Open Access News

News from the open access movement


Friday, May 06, 2005

Statistical aids for identifying texts

Ryan Singel, Judging a Book by Its Contents, Wired News, May 5, 2005. On Amazon's cool tools for helping to identify books that fit your interests. Excerpt: 'Name that famous book from just these phrases: "pagan harpooneers," "stricken whale," "ivory leg." Or how about this one: "old sport." Yes, it's Herman Melville's Moby Dick and F. Scott Fitzgerald's The Great Gatsby, respectively, but the words aren't just a game. They are Statistically Improbable Phrases, the result of a new Amazon.com feature that compares the text of hundreds of thousands of books to reveal an author's signature constructions. The haiku-like SIPs are not the only word toys on the site. Customers can also see the 100 most common words in a book....While such services seem to have little value and have generated scant publicity, except from bibliophilic thrill seekers, web watchers say the madcap stats aren't just for kicks....Bill Carr, Amazon's executive vice president of digital media, confirms that this is a serious attempt to sell more books. "We've been spending a lot of time thinking, 'We have this rich digital content, how can we pull info out and expose it to customers that makes discovery even better?'" Carr said. "What you are seeing here are the fruits of a lot experimenting and brainstorming....One of the cool things is getting people to discover books that are not only related, but that they would have a hard time finding anywhere else."...Benjamin Vershbow, a researcher at the Institute for the Future of the Book, sees Amazon's SIPs as an automated version of tagging, a concept that fuels sites like del.icio.us, a bookmark-sharing site, and photo-sharing site Flickr. Both rely heavily on users attaching descriptive names to websites or photos so others can discover them.

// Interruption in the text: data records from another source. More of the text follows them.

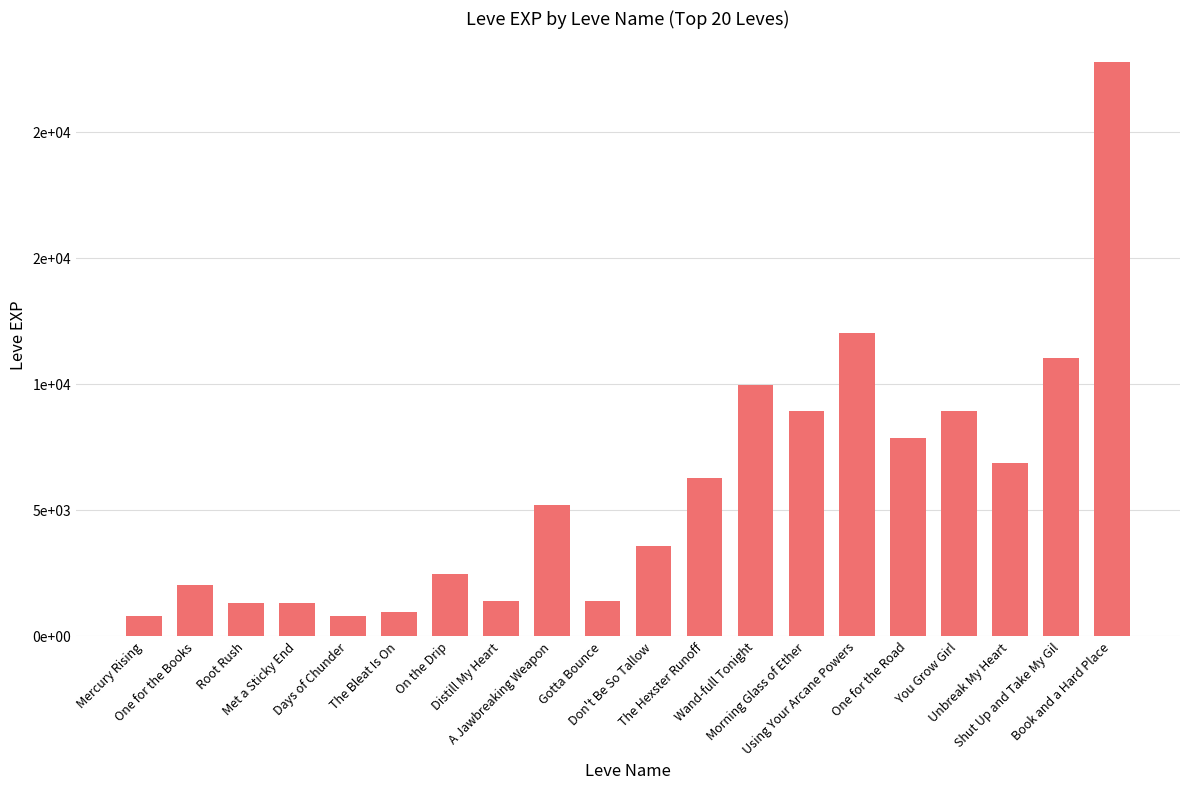

Are the bars horizontal?

No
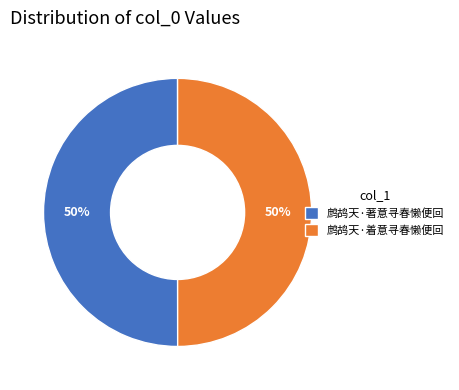

True or false: 鹧鸪天·着意寻春懒便回 accounts for 50% of the total.

True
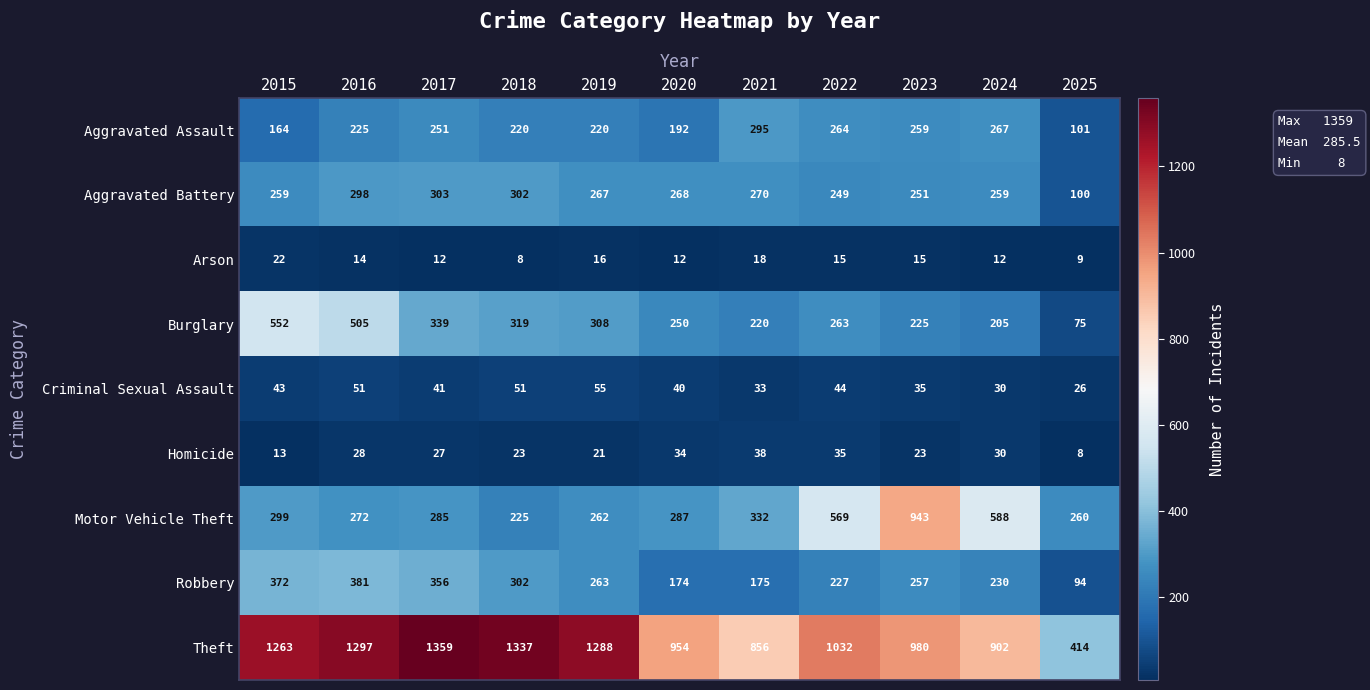

Is it true that Arson equals 3 at 2020?

False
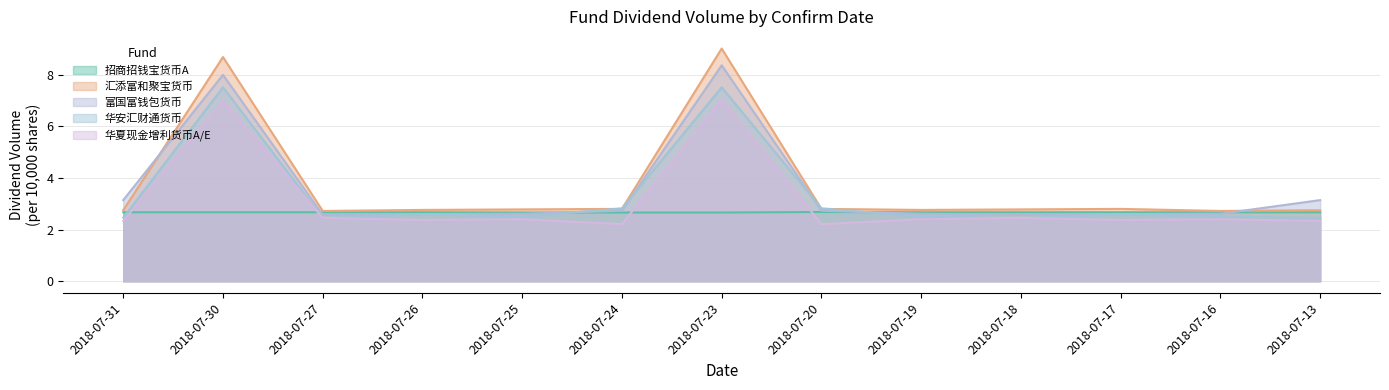

List the series in order of their peak value, lowest first.

招商招钱宝货币A, 华夏现金增利货币A/E, 华安汇财通货币, 富国富钱包货币, 汇添富和聚宝货币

Vershbow found, however, that Amazon's SIPs work much better for nonfiction than for novels....Vershbow sees Amazon's data mining as part of a trend on the web where sites are learning to weave data sources together to create a new web experience. Amazon's Carr agrees. "We are pioneers here ... in that we have this amazing corpus -- no one else has a corpus of this magnitude -- and are finding exciting ways to leverage that content to make a better discovery process for customers." '

(PS: Open-access texts lend themselves to these kinds of fingerprinting, tagging, mining, and discovery tools. And the tools don't have to be provided by the publisher or host. They can be can be developed by third-party service providers. OA texts support layer upon layer of useful services --whatever we are clever enough to conceive and good enough to let loose.)